How can I use such names in my writing?  Here I can only offer a list.  Among other things, my husband found wild lettuce –
straightforward enough; amaranth – four samples; edible blackberry; nightshade;
stinging nettle; mallow; ten varieties of wild Brassica; river mint; and my
favourite of all, fat hen.
My husband’s hat filled with other edible delights he found locally at Gardiner’s Creek.
On the other side of his
handwritten list, which he had tallied up on the back of the morning program, my husband included clover; opium lettuce; prickly lettuce, wild cabbage; plantain and
milk thistle.  He added something
called cleevers, shepherd’s purse, sticky weed and purslane.  He also listed  flea
bane for dogs.  If only he had brought some of that home for our dog.  And finally he included dock.
Who would have thought all that food is freely available down by the Merri creek or in any other vacant
allotment where land has been left to go to seed.  

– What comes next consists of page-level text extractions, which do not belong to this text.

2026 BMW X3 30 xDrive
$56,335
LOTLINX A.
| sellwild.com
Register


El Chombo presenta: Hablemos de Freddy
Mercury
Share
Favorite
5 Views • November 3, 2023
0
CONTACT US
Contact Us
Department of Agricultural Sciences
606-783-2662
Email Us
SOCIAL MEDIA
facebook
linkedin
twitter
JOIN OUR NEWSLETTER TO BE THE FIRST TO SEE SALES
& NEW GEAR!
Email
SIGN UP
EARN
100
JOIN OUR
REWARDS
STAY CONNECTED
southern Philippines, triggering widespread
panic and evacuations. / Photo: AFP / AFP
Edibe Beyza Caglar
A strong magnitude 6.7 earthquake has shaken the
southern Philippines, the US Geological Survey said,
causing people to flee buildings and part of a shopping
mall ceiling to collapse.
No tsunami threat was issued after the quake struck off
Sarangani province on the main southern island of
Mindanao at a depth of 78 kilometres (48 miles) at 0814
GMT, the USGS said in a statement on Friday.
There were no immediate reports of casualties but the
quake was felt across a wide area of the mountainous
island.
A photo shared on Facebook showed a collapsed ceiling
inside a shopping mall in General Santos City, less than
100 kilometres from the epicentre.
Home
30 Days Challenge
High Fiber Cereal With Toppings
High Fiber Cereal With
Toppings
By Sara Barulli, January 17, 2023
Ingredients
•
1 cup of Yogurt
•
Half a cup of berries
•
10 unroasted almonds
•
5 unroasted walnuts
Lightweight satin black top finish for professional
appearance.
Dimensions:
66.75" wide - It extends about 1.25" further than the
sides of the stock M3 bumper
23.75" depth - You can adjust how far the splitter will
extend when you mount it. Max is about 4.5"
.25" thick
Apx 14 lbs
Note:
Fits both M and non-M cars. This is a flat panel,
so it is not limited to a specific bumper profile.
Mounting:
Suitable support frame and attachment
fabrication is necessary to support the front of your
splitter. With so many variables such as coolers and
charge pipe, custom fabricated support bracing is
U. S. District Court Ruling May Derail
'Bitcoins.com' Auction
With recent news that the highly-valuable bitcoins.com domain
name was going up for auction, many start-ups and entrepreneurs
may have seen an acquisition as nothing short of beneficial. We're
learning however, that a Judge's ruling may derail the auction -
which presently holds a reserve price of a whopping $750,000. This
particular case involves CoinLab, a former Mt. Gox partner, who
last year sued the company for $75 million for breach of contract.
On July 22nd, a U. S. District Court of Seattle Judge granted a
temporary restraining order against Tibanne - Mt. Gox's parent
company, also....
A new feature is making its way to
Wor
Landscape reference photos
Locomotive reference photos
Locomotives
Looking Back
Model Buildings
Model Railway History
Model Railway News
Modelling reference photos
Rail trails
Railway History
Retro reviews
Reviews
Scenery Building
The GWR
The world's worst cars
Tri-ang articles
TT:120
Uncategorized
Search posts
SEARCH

When land is left unattended for long periods, my husband tells me, the plants that spring up tend to be plants from the past – heritage plants – those whose seeds might lie for decades dormant in the soil only to reappear when conditions
might be tough for other plants, but ideal for these hardy specimens.
It puts me in mind of writing.  Next Sunday I’m off to a non-fiction
writing class under the guidance of Leslie Cannold.  I need to do something in the direction of turning my thesis
into a book and I figure a new voice, some new input, might well get me started.  
It’s not true that I have not
started.  I have written most of
it, but maybe I’m in need of some of these old hardy plants that come out in
times of want.  The manicured stuff
seems stale now, like an over attended garden filled with exotics and pruned trees.  
I prefer natives and
I prefer a degree of disorder, a country garden where you can never be sure
what you might find around the next corner.